Any idea how I could make this faster? Right now I'm clocking at 555703
ms, which is intolerable.

Re: Bad performance caused by DISTINCT?

am 14.11.2006 14:41:54 von zac.carey

Heist wrote:

> This is the query:
> SELECT DAY(date_time) "day", COUNT( DISTINCT session_id ) "count"
> FROM application_requests
> WHERE (retailer_id = '111111-1111-11111')
> AND(year_for_reports = 2006)
> AND(month_for_reports = 9)
> GROUP BY DAY( date_time );
>
> EXPLAIN returns this:
> "1" | "SIMPLE" | "application_requests" | "ref" | "index_for_reports" |
> "index_for_reports" | "53" | "const,const,const" | "998840" | "Using
> where; Using filesort"
>
> index_for_reports is (retailer_id, year_for_reports, month_for_reports)
>
> Table structure goes as follow:
> id(int)
> retailer_id(varchar[40])
> date_time(datetime)
> session_id(varchar[255])
> controller(varchar[255])
> action(varchar[255])
> parameters(text)
> product_line_id(int)
> merchandise_id(int)
> month_for_reports(int)
> year_for_reports(int)
>
> Any idea how I could make this faster? Right now I'm clocking at 555703
> ms, which is intolerable.

A couple of things spring to mind, although i don't know what, if
anything, any of these will actually do for performance:

Could retailer ID be stored as an integer? if you needed the hyphens
for display purposes you could use something like this:

SELECT INSERT (

INSERT (
retailer_id,
7,
0,
'-'
),
12,
0,
'-'
)

varchar 255 for session_id sounds very large. Could it be smaller?

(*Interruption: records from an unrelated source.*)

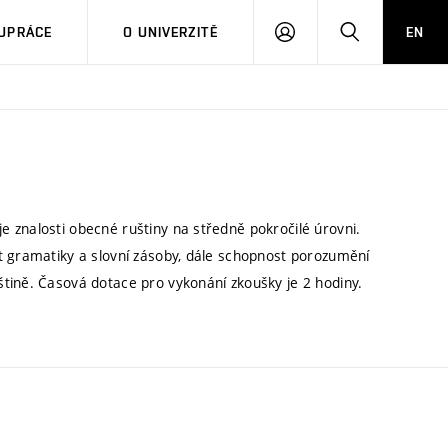
PŘIHLÁSIT
HLEDAT
UPRÁCE
O UNIVERZITĚ
EN
SE
 znalosti obecné ruštiny na středně pokročilé úrovni.
t gramatiky a slovní zásoby, dále schopnost porozumění
tině. Časová dotace pro vykonání zkoušky je 2 hodiny.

month_for_reports is only ever going to be 1-12 so it might as well be
tinyint

other than that, make sure everything is properly indexed - but I guess
you've done that already?
HIH

Re: Bad performance caused by DISTINCT?

am 15.11.2006 15:41:42 von Heist

retailer_id cannot be stored as an integer sadly, but session_id could
be smaller. And yes, indexes are seemingly optimal. Thanks for the
answer.

strawberry wrote:
> Heist wrote:
>
> > This is the query:
> > SELECT DAY(date_time) "day", COUNT( DISTINCT session_id ) "count"
> > FROM application_requests
> > WHERE (retailer_id = '111111-1111-11111')
> > AND(year_for_reports = 2006)
> > AND(month_for_reports = 9)
> > GROUP BY DAY( date_time );
> >
> > EXPLAIN returns this:
> > "1" | "SIMPLE" | "application_requests" | "ref" | "index_for_reports" |
> > "index_for_reports" | "53" | "const,const,const" | "998840" | "Using
> > where; Using filesort"
> >
> > index_for_reports is (retailer_id, year_for_reports, month_for_reports)
> >
> > Table structure goes as follow:
> > id(int)
> > retailer_id(varchar[40])
> > date_time(datetime)
> > session_id(varchar[255])
> > controller(varchar[255])
> > action(varchar[255])
> > parameters(text)
> > product_line_id(int)
> > merchandise_id(int)
> > month_for_reports(int)
> > year_for_reports(int)
> >
> > Any idea how I could make this faster? Right now I'm clocking at 555703
> > ms, which is intolerable.
>
> A couple of things spring to mind, although i don't know what, if
> anything, any of these will actually do for performance:
>
> Could retailer ID be stored as an integer? if you needed the hyphens
> for display purposes you could use something like this:
>
> SELECT INSERT (
>
> INSERT (
> retailer_id,
> 7,
> 0,
> '-'
> ),
> 12,
> 0,
> '-'
> )
>
> varchar 255 for session_id sounds very large. Could it be smaller?
>
> month_for_reports is only ever going to be 1-12 so it might as well be
> tinyint
>
> other than that, make sure everything is properly indexed - but I guess
> you've done that already?
> HIH

Re: Bad performance caused by DISTINCT?

am 15.11.2006 16:35:10 von zac.carey

Heist wrote:

> retailer_id cannot be stored as an integer sadly, but session_id could
> be smaller. And yes, indexes are seemingly optimal. Thanks for the
> answer.

You're welcome. Sorry it wasn't much help.